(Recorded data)
Start of Block

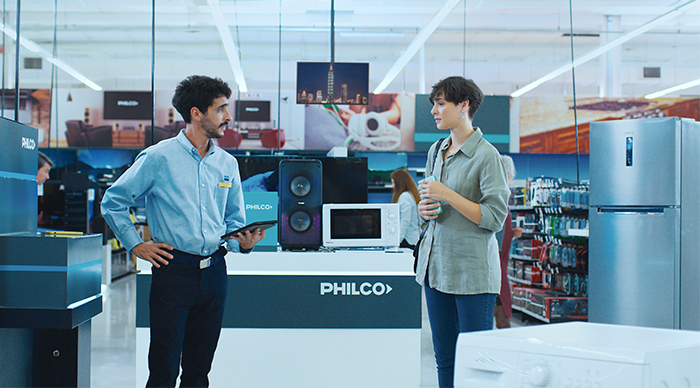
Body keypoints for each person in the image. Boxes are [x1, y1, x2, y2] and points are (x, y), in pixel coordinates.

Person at [101, 75, 265, 387]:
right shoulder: (158, 157)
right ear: (196, 113)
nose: (228, 117)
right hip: (174, 272)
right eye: (221, 109)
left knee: (199, 370)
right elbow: (113, 202)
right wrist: (135, 245)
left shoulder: (227, 164)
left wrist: (244, 242)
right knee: (163, 370)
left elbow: (233, 220)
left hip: (215, 273)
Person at [415, 76, 510, 388]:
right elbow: (432, 205)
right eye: (434, 104)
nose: (434, 110)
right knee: (445, 358)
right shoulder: (436, 150)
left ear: (464, 105)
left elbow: (495, 218)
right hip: (436, 269)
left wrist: (447, 195)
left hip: (472, 275)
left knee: (477, 363)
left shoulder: (486, 156)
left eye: (441, 103)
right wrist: (424, 209)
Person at [494, 154, 523, 329]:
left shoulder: (501, 195)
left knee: (500, 291)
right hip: (496, 257)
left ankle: (502, 326)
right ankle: (502, 327)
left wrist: (511, 233)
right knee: (500, 292)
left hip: (499, 256)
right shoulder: (497, 194)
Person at [390, 168, 420, 249]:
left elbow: (405, 221)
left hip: (407, 240)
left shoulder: (404, 196)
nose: (392, 186)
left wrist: (397, 240)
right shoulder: (411, 195)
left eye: (393, 182)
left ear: (399, 183)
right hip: (413, 239)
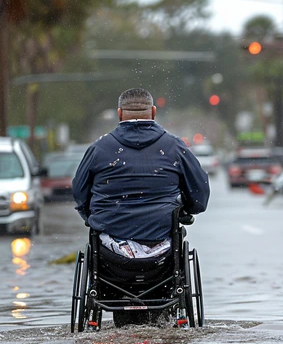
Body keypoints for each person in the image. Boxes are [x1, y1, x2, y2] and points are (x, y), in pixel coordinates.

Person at [72, 88, 210, 257]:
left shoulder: (99, 149)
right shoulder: (175, 147)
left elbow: (80, 193)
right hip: (163, 245)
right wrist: (186, 210)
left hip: (110, 251)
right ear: (153, 112)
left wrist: (92, 216)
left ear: (119, 114)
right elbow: (199, 194)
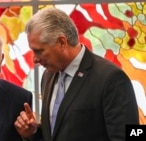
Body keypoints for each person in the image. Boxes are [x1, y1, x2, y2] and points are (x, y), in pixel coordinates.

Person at [14, 8, 139, 141]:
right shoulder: (48, 77)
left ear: (62, 42)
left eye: (39, 51)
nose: (34, 59)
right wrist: (32, 133)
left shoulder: (110, 78)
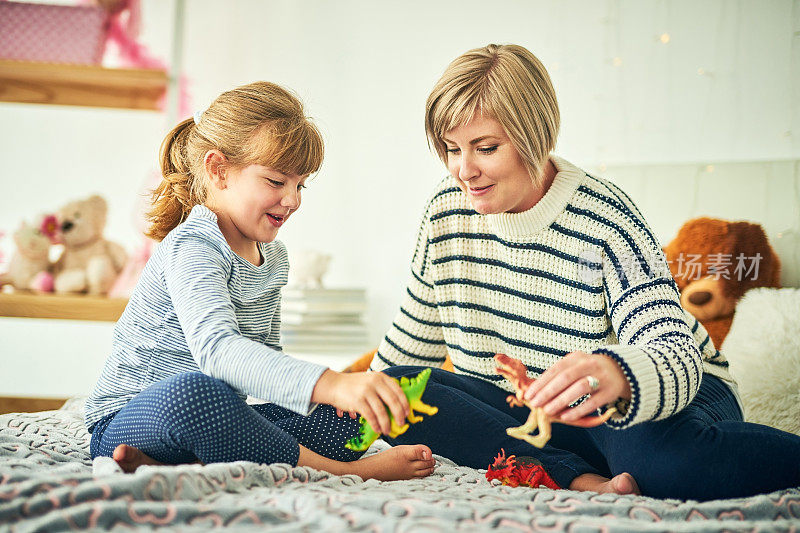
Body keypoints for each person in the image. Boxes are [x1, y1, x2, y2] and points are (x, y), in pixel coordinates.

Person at [370, 44, 800, 500]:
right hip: (538, 420)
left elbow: (674, 350)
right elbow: (406, 354)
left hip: (654, 394)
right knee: (396, 394)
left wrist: (615, 371)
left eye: (486, 148)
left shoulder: (605, 219)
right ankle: (578, 476)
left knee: (663, 465)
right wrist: (356, 408)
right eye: (452, 149)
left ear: (535, 136)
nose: (464, 170)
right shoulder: (445, 212)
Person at [84, 81, 435, 481]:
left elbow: (266, 356)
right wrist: (331, 384)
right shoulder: (194, 245)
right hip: (132, 420)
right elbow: (218, 352)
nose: (294, 199)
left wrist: (332, 396)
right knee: (199, 392)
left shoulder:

End of Block

■ **ACTIVITY**
Exactly the lines above from the one that contains "right eye: (434, 104)" down to the one that contains "left wrist: (332, 396)" are to be output, both ends kept and pictures omitted.

■ **EXERCISE OUTPUT**
right eye: (434, 104)
nose: (434, 110)
right knee: (445, 358)
right shoulder: (436, 150)
left ear: (464, 105)
left elbow: (495, 218)
right hip: (436, 269)
left wrist: (447, 195)
left hip: (472, 275)
left knee: (477, 363)
left shoulder: (486, 156)
left eye: (441, 103)
right wrist: (424, 209)
Person at [494, 154, 523, 329]:
left shoulder: (501, 195)
left knee: (500, 291)
right hip: (496, 257)
left ankle: (502, 326)
right ankle: (502, 327)
left wrist: (511, 233)
right knee: (500, 292)
left hip: (499, 256)
right shoulder: (497, 194)
Person at [390, 168, 420, 249]:
left elbow: (405, 221)
left hip: (407, 240)
left shoulder: (404, 196)
nose: (392, 186)
left wrist: (397, 240)
right shoulder: (411, 195)
left eye: (393, 182)
left ear: (399, 183)
right hip: (413, 239)
Body keypoints for each person in the image. Boxes are [x1, y1, x2, y2] and points are (x, y), in pixel coordinates.

Person at [72, 88, 210, 257]:
left shoulder: (99, 149)
right shoulder: (175, 147)
left elbow: (80, 193)
right hip: (163, 245)
right wrist: (186, 210)
left hip: (110, 251)
right ear: (153, 112)
left wrist: (92, 216)
left ear: (119, 114)
right elbow: (199, 194)
Body keypoints for each person in the image. Boxes are [x1, y1, x2, y2] and points are (x, y), in pixel coordinates.

Person at [14, 8, 139, 141]:
right shoulder: (48, 77)
left ear: (62, 42)
left eye: (39, 51)
nose: (34, 59)
right wrist: (32, 133)
left shoulder: (110, 78)
Body keypoints for each person in the image. Boxes are [x1, y1, x2, y2] and points are (x, y), in pixel coordinates.

Person at [370, 44, 800, 500]:
right hip: (538, 420)
left elbow: (674, 350)
right elbow: (406, 354)
left hip: (654, 394)
right knee: (396, 394)
left wrist: (615, 371)
left eye: (486, 148)
left shoulder: (605, 219)
right ankle: (578, 476)
left knee: (663, 465)
right wrist: (356, 408)
right eye: (452, 149)
left ear: (535, 136)
nose: (464, 170)
right shoulder: (445, 212)
Person at [84, 81, 435, 481]:
left elbow: (266, 356)
right wrist: (331, 384)
right shoulder: (194, 245)
right hip: (132, 420)
right elbow: (218, 352)
nose: (294, 199)
left wrist: (332, 396)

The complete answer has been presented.